● What you need to do:
Spot each line in the data below containing "left" and copy it.

● Raw data:
|---|
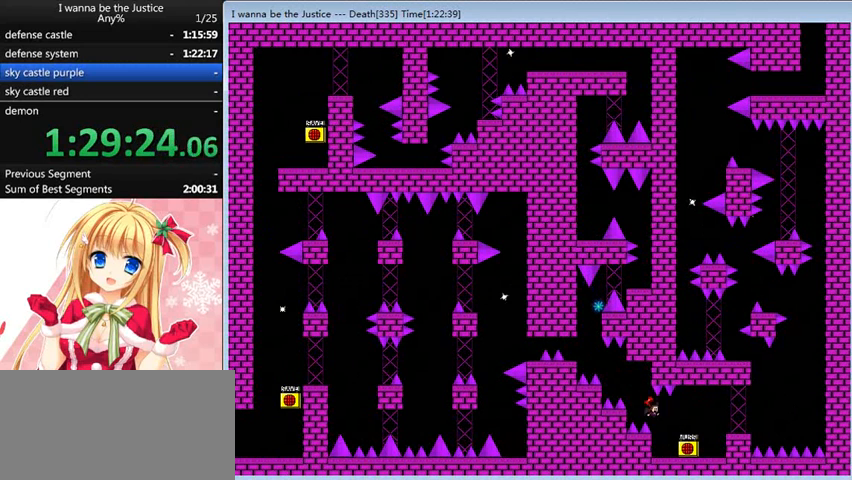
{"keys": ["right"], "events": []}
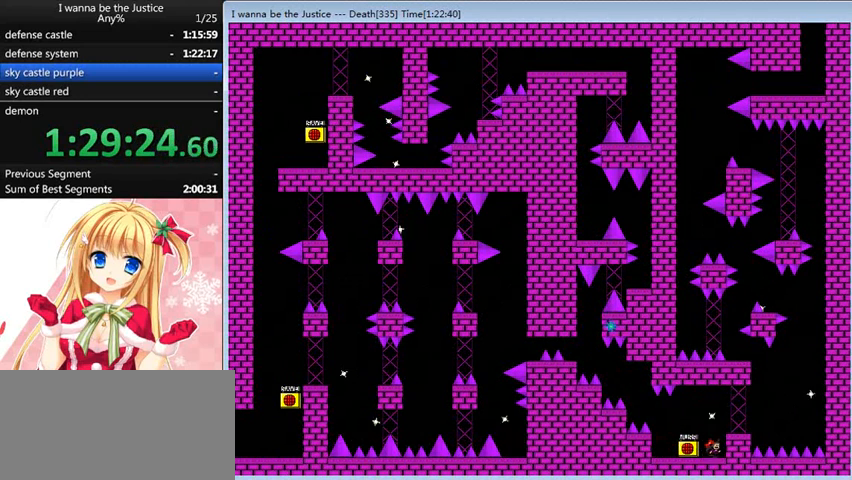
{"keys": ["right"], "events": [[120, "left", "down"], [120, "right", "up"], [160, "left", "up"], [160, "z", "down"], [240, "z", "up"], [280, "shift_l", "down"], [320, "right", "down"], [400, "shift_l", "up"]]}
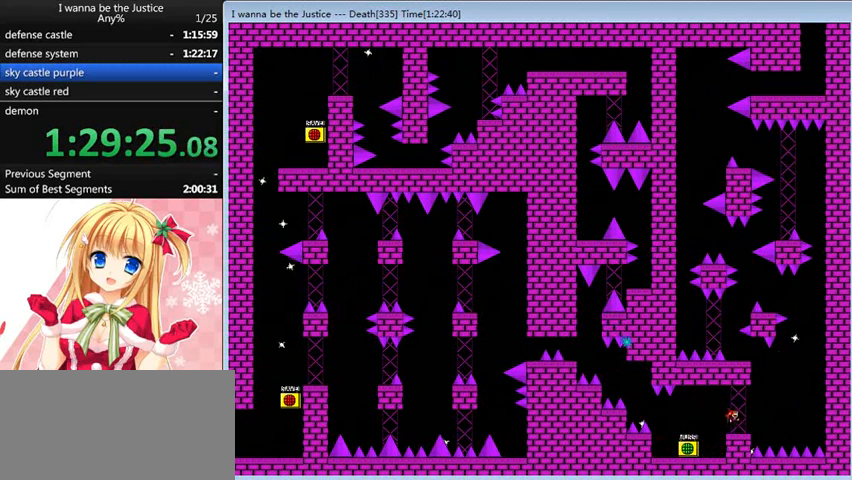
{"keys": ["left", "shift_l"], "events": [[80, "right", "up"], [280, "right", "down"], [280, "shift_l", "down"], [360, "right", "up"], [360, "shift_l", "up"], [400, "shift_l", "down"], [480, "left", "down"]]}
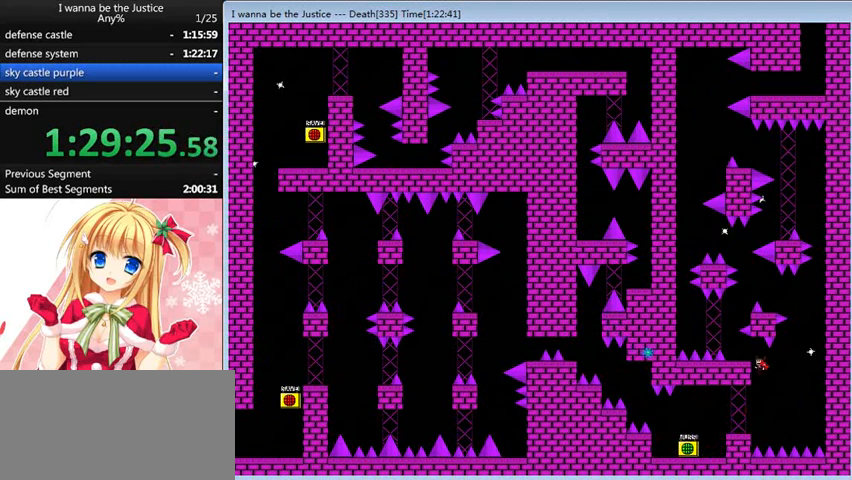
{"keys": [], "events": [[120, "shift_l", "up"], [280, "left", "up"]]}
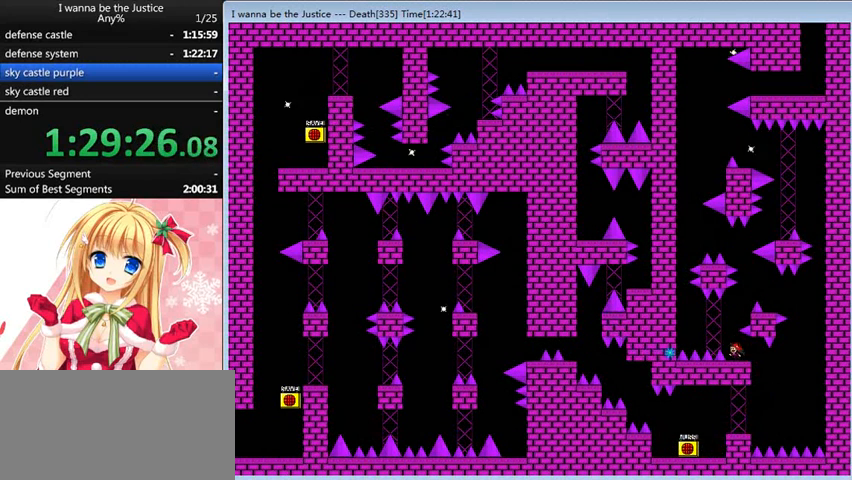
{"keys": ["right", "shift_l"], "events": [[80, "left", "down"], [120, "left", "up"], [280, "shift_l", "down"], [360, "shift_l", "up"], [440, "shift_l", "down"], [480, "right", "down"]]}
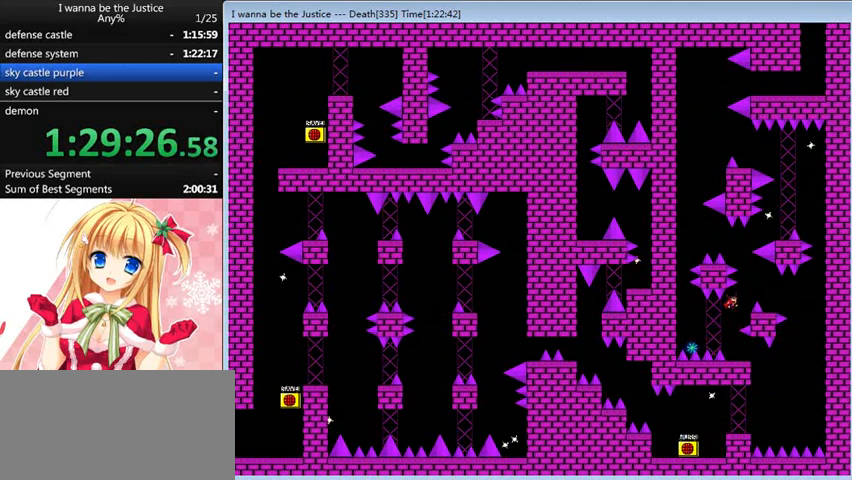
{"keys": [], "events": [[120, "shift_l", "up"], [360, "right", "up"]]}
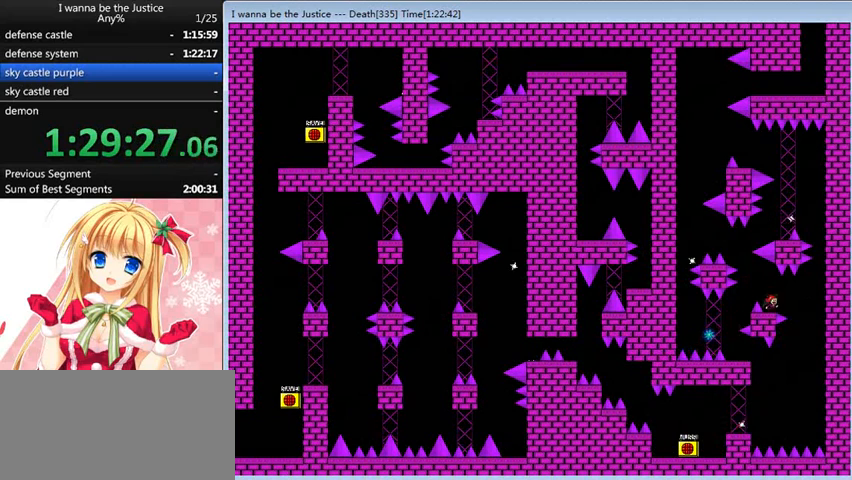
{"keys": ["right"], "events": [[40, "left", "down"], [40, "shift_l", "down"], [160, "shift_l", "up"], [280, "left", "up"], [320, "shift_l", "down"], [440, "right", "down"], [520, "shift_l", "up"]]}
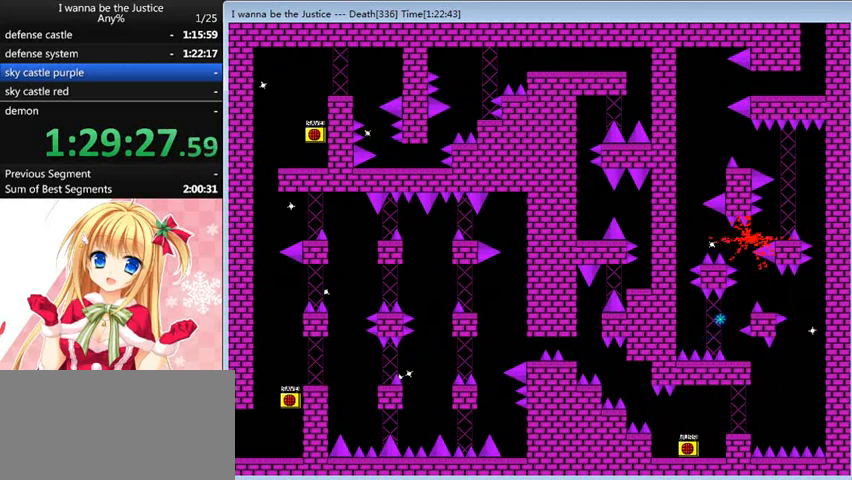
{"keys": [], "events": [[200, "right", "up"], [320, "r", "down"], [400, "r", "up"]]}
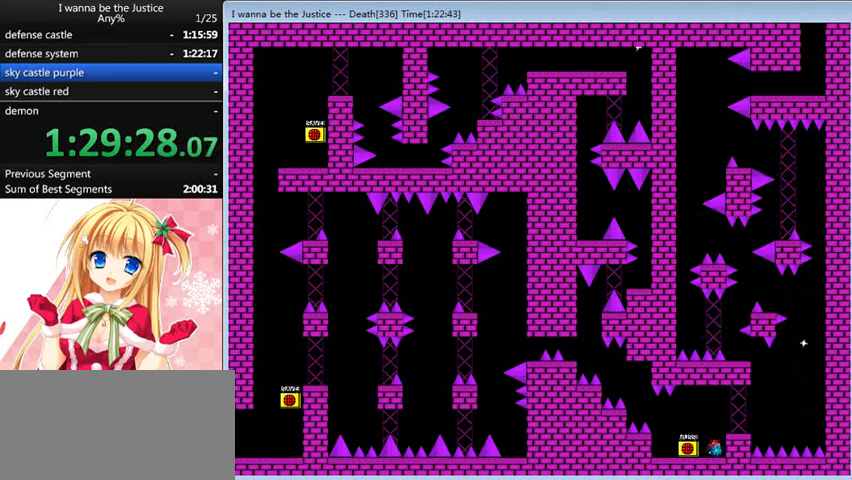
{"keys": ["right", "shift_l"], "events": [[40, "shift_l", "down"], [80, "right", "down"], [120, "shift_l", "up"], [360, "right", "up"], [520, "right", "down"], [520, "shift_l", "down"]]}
|---|
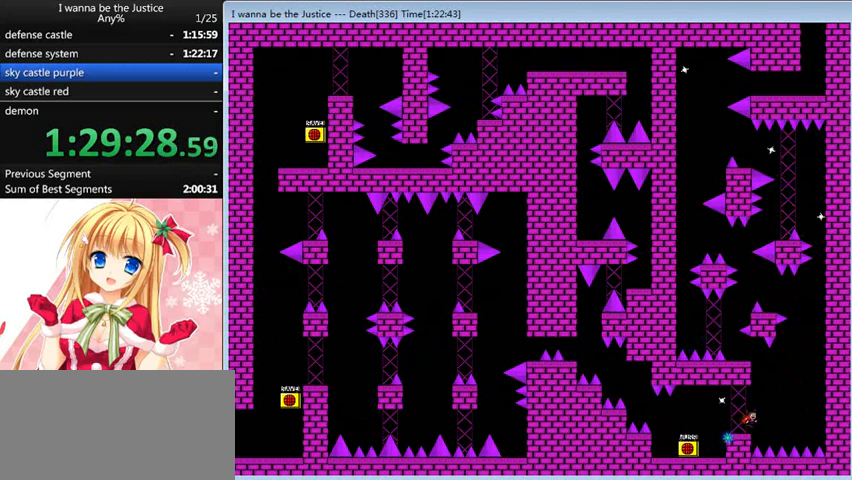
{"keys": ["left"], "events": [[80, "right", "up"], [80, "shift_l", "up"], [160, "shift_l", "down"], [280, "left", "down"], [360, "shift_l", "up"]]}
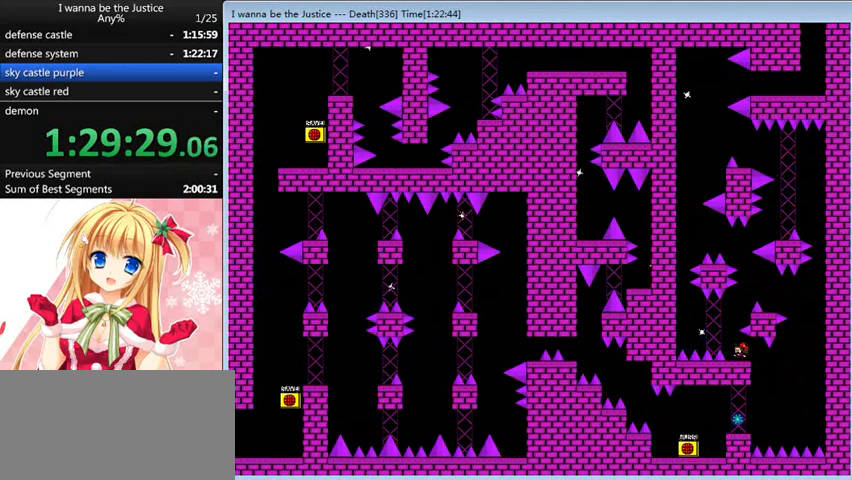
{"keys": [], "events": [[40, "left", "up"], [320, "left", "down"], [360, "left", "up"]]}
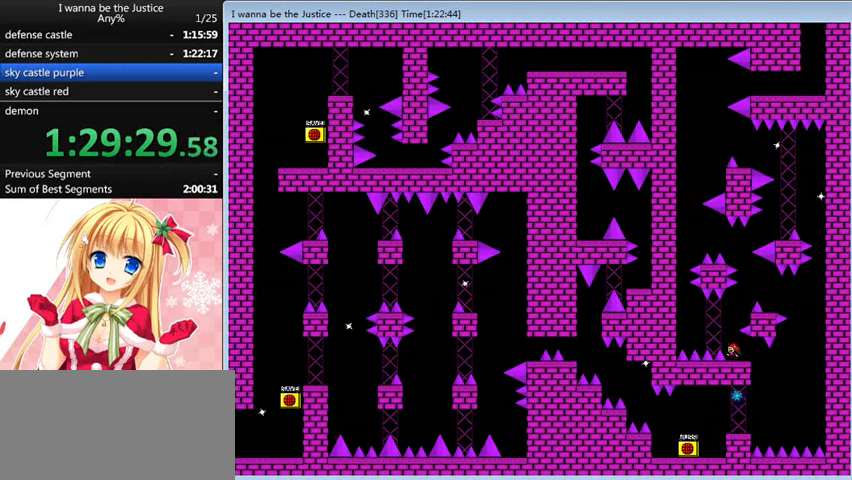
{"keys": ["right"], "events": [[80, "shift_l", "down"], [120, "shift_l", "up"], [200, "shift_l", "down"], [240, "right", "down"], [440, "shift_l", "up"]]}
|---|
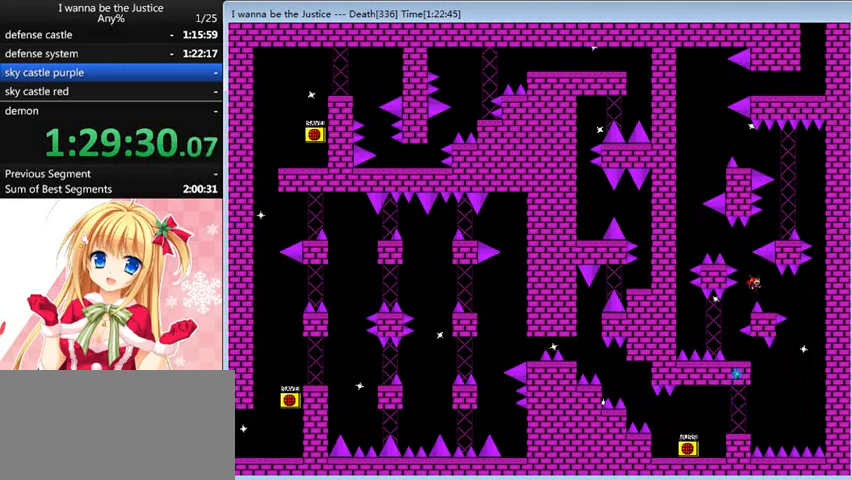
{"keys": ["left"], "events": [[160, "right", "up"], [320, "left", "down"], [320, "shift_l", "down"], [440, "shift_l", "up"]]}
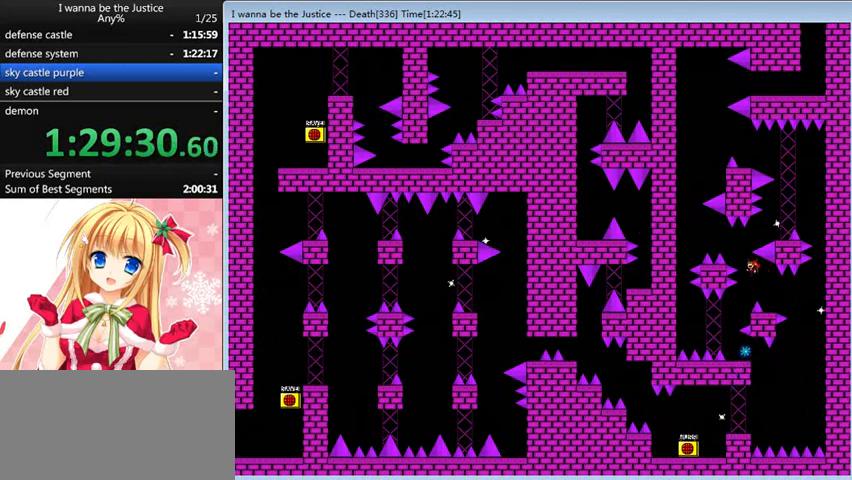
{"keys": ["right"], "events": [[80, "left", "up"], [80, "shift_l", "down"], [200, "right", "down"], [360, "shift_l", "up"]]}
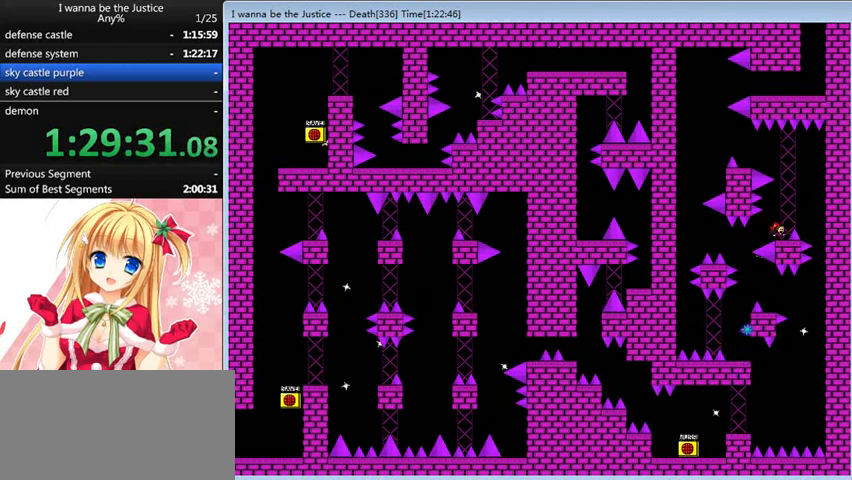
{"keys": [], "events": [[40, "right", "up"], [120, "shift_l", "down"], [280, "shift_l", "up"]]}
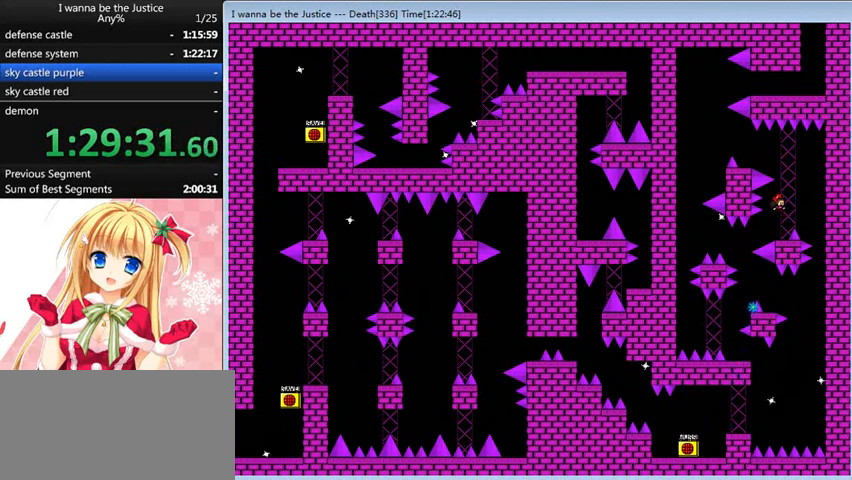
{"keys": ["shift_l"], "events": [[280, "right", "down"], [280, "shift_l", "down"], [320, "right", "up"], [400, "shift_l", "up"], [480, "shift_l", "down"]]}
|---|
● Solution for this task:
{"keys": ["right"], "events": [[120, "left", "down"], [120, "right", "up"], [160, "left", "up"], [160, "z", "down"], [240, "z", "up"], [280, "shift_l", "down"], [320, "right", "down"], [400, "shift_l", "up"]]}
{"keys": ["left", "shift_l"], "events": [[80, "right", "up"], [280, "right", "down"], [280, "shift_l", "down"], [360, "right", "up"], [360, "shift_l", "up"], [400, "shift_l", "down"], [480, "left", "down"]]}
{"keys": [], "events": [[120, "shift_l", "up"], [280, "left", "up"]]}
{"keys": ["right", "shift_l"], "events": [[80, "left", "down"], [120, "left", "up"], [280, "shift_l", "down"], [360, "shift_l", "up"], [440, "shift_l", "down"], [480, "right", "down"]]}
{"keys": ["right"], "events": [[40, "left", "down"], [40, "shift_l", "down"], [160, "shift_l", "up"], [280, "left", "up"], [320, "shift_l", "down"], [440, "right", "down"], [520, "shift_l", "up"]]}
{"keys": ["left"], "events": [[80, "right", "up"], [80, "shift_l", "up"], [160, "shift_l", "down"], [280, "left", "down"], [360, "shift_l", "up"]]}
{"keys": [], "events": [[40, "left", "up"], [320, "left", "down"], [360, "left", "up"]]}
{"keys": ["left"], "events": [[160, "right", "up"], [320, "left", "down"], [320, "shift_l", "down"], [440, "shift_l", "up"]]}
{"keys": ["right"], "events": [[80, "left", "up"], [80, "shift_l", "down"], [200, "right", "down"], [360, "shift_l", "up"]]}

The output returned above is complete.